ATHENS – Prime Minister Kyriakos Mitsotakis, getting his back up, said that Greece prefers negotiations with Turkey in their dispute over the seas but is ready to fight if it comes to that.
Speaking during a first-ever teleconference with Greek ambassadors around the world, he said that “Greece’s readiness for dialogue is based on international legitimacy,” said Kathimerini.
But he added that Greece will defend its sovereignty and noted energy, business and defense deals with other countries, including Italy, Egypt, the United Arab Emirates, Saudi Arabia, France and the United States.
He said he wanted to keep open channels of communication after renewing them with Turkish President Recep Tayyip Erdogan, who has alternated between being belligerent and reaching out with diplomacy, before backing off.
Turkey has kept sending fighter jets and warships to violate Greek airspace, ignored by NATO – the defense alliance to which both belong – and Erdogan said he would send an energy research vessel and warships around Greek islands to hunt for oil and gas.
But Turkish Foreign Minister Mevlut Cavusoglu again accused Greece and Cyprus of harboring terrorist groups targeting his country, which has been repeated since a failed coup attempt against Erdogan in July, 2016.
Citing reports in the Turkish media, Cavusoglu said Cyprus had given permission to the Syrian Kurdish PYD party to open a representative office in capital Nicosia, an organization that Turkey considers terrorists.

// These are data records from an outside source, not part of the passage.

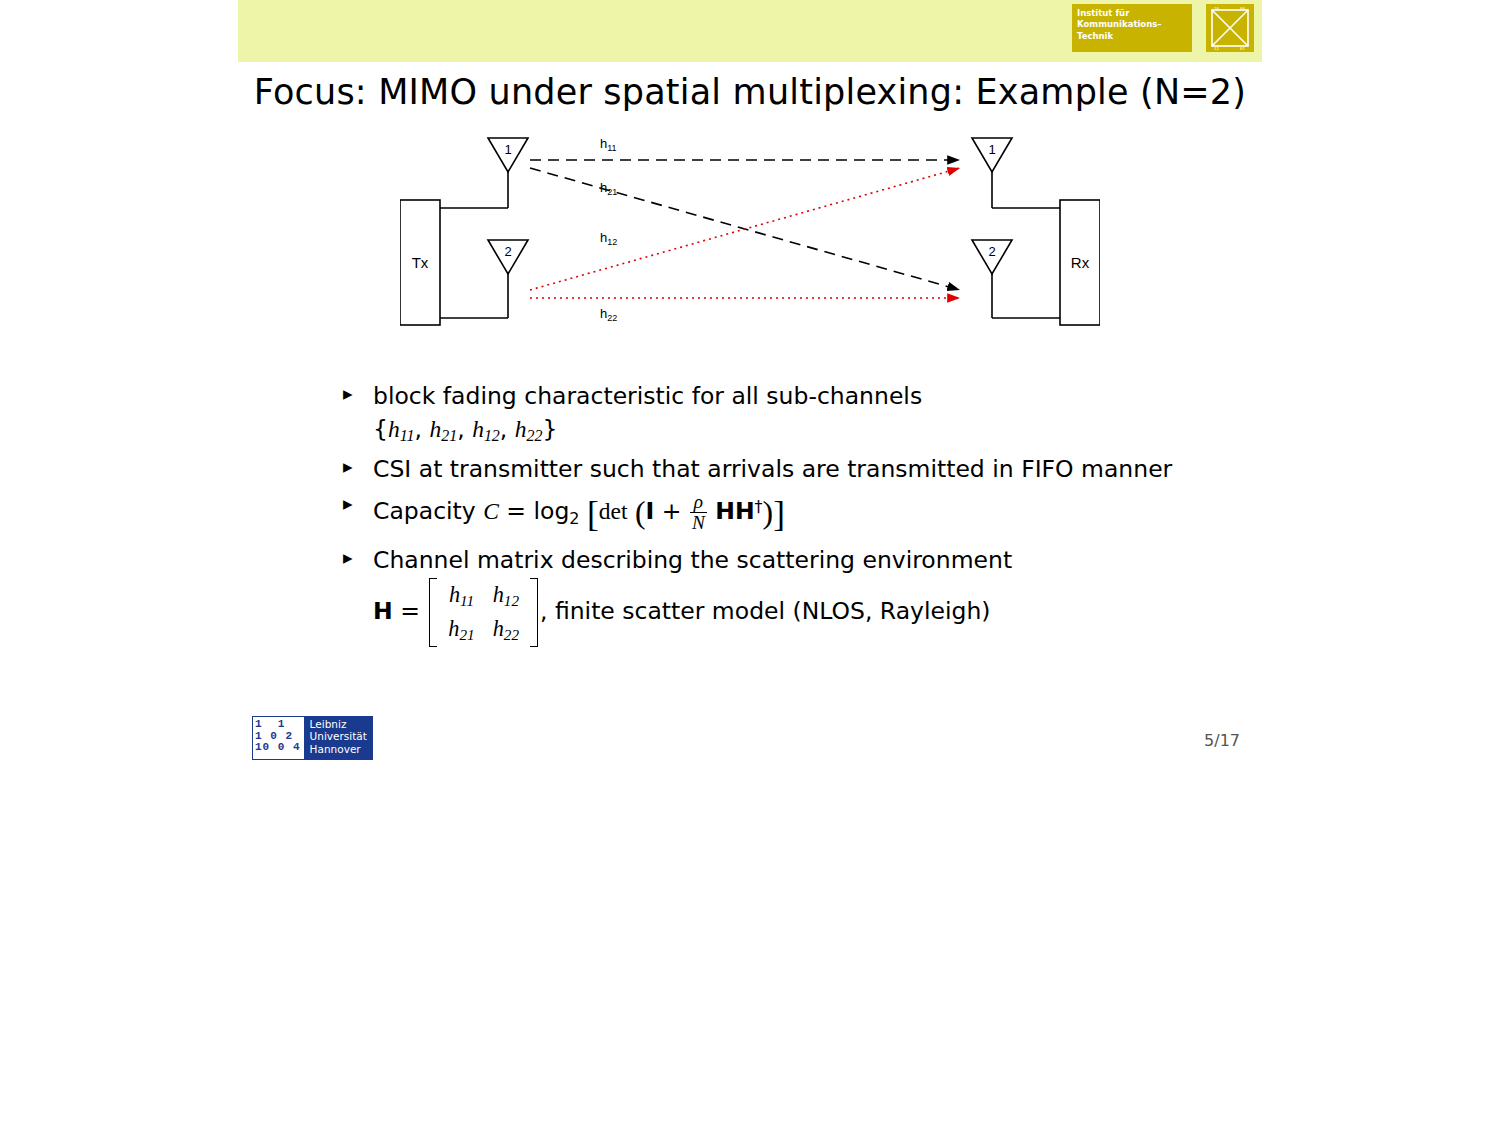Institut für
Kommunikations–
Technik
10 00 11 01
Focus: MIMO under spatial multiplexing: Example (N=2)
Tx Rx 1 2 1 2 h11 h21 h12 h22
block fading characteristic for all sub-channels
{h11, h21, h12, h22}
CSI at transmitter such that arrivals are transmitted in FIFO manner
Capacity C = log2 [det (I + ρN HH†)]
Channel matrix describing the scattering environment
H =
| h 11 | h 12 |
| h 21 | h 22 |
, finite scatter model (NLOS, Rayleigh)
1 1
1 0 2
10 0 4
Leibniz
Universität
Hannover
5/17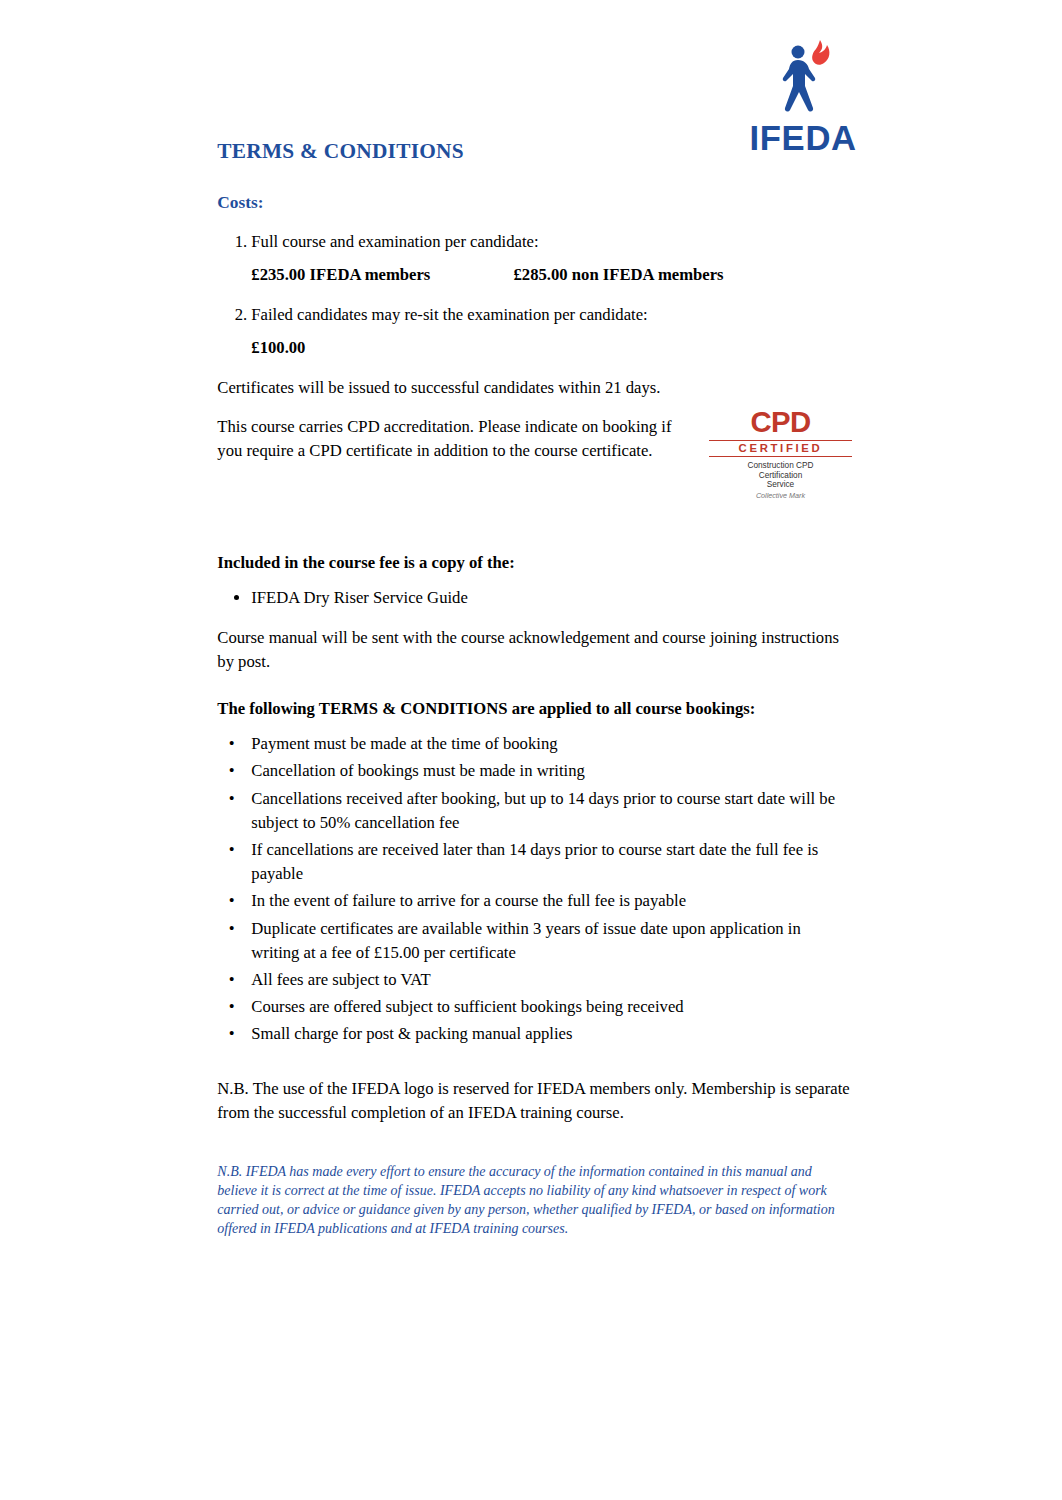IFEDA
TERMS & CONDITIONS
Costs:
Full course and examination per candidate:
£235.00 IFEDA members £285.00 non IFEDA members
Failed candidates may re-sit the examination per candidate:
£100.00
Certificates will be issued to successful candidates within 21 days.
CPD
CERTIFIED
Construction CPD
Certification
ServiceCollective Mark
This course carries CPD accreditation. Please indicate on booking if you require a CPD certificate in addition to the course certificate.
Included in the course fee is a copy of the:
IFEDA Dry Riser Service Guide
Course manual will be sent with the course acknowledgement and course joining instructions by post.
The following TERMS & CONDITIONS are applied to all course bookings:
Payment must be made at the time of booking
Cancellation of bookings must be made in writing
Cancellations received after booking, but up to 14 days prior to course start date will be subject to 50% cancellation fee
If cancellations are received later than 14 days prior to course start date the full fee is payable
In the event of failure to arrive for a course the full fee is payable
Duplicate certificates are available within 3 years of issue date upon application in writing at a fee of £15.00 per certificate
All fees are subject to VAT
Courses are offered subject to sufficient bookings being received
Small charge for post & packing manual applies
N.B. The use of the IFEDA logo is reserved for IFEDA members only. Membership is separate from the successful completion of an IFEDA training course.
N.B. IFEDA has made every effort to ensure the accuracy of the information contained in this manual and believe it is correct at the time of issue. IFEDA accepts no liability of any kind whatsoever in respect of work carried out, or advice or guidance given by any person, whether qualified by IFEDA, or based on information offered in IFEDA publications and at IFEDA training courses.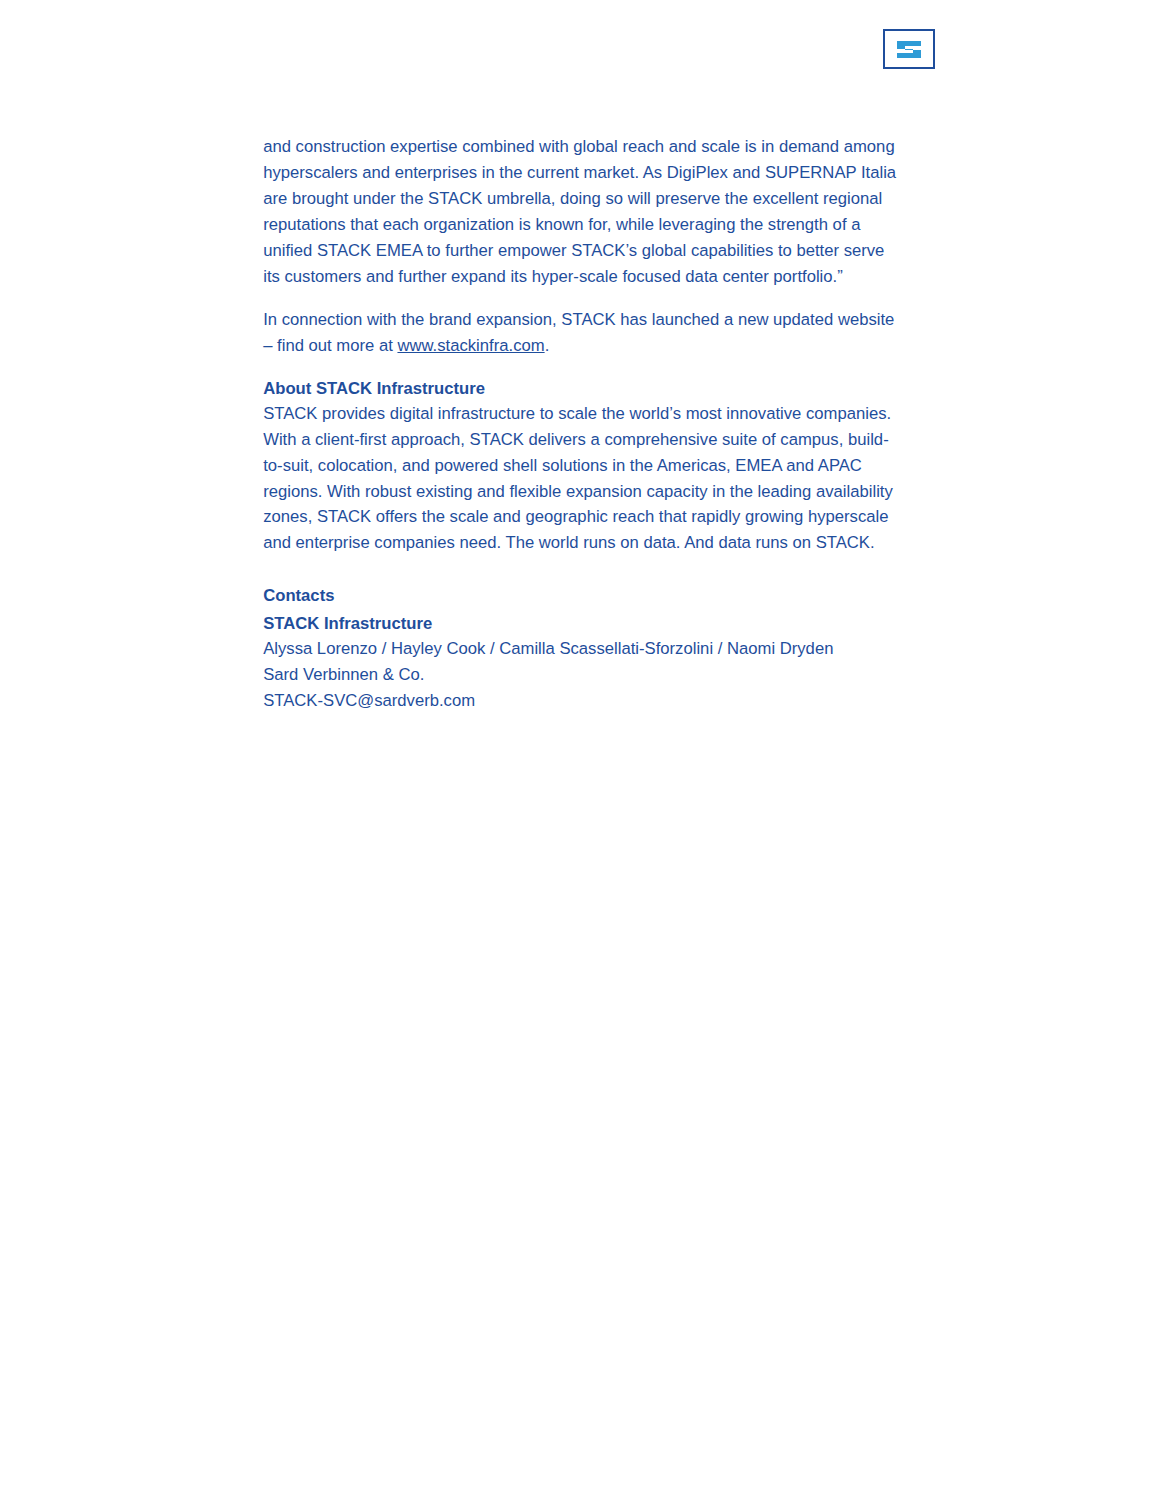and construction expertise combined with global reach and scale is in demand among hyperscalers and enterprises in the current market. As DigiPlex and SUPERNAP Italia are brought under the STACK umbrella, doing so will preserve the excellent regional reputations that each organization is known for, while leveraging the strength of a unified STACK EMEA to further empower STACK’s global capabilities to better serve its customers and further expand its hyper-scale focused data center portfolio.”
In connection with the brand expansion, STACK has launched a new updated website – find out more at www.stackinfra.com.
About STACK Infrastructure
STACK provides digital infrastructure to scale the world’s most innovative companies. With a client-first approach, STACK delivers a comprehensive suite of campus, build-to-suit, colocation, and powered shell solutions in the Americas, EMEA and APAC regions. With robust existing and flexible expansion capacity in the leading availability zones, STACK offers the scale and geographic reach that rapidly growing hyperscale and enterprise companies need. The world runs on data. And data runs on STACK.
Contacts
STACK Infrastructure
Alyssa Lorenzo / Hayley Cook / Camilla Scassellati-Sforzolini / Naomi Dryden
Sard Verbinnen & Co.
STACK-SVC@sardverb.com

Cavusoglu warned Cyprus it would pay a heavy price in the event of a PYD attack against Turkey or Turkish Cypriots. “They should not play with fire,” he also said.
He said that Greece gave shelter to members of the PKK and the outlawed Revolutionary People’s Liberation Party-Front (DHKP-C), a Marxist organization but provided no proof, and denied by Greek officials.
Cavusoglu further accused Greece of supporting the FETO movement around US-based Islamic cleric Fethullah Gulen, who Erdogan said had directed the failed coup attempt.
Mitsotakis also emphasized that Greece is a strong and extroverted country that contributes to international developments, has a say and opinion in every multilateral forum, is able to innovate, show the way and be ahead of other countries in European debates; a typical example of this is Greece’s initiative for the European Digital Certificate of Covid-19, but also for mandatory vaccinations.
“The age of introversion, the age of misery, has passed irrevocably. Greece in 2022 is not the Greece of 2012, and it is now in a position to claim -and it must- its role in the international scene,” the prime minister noted.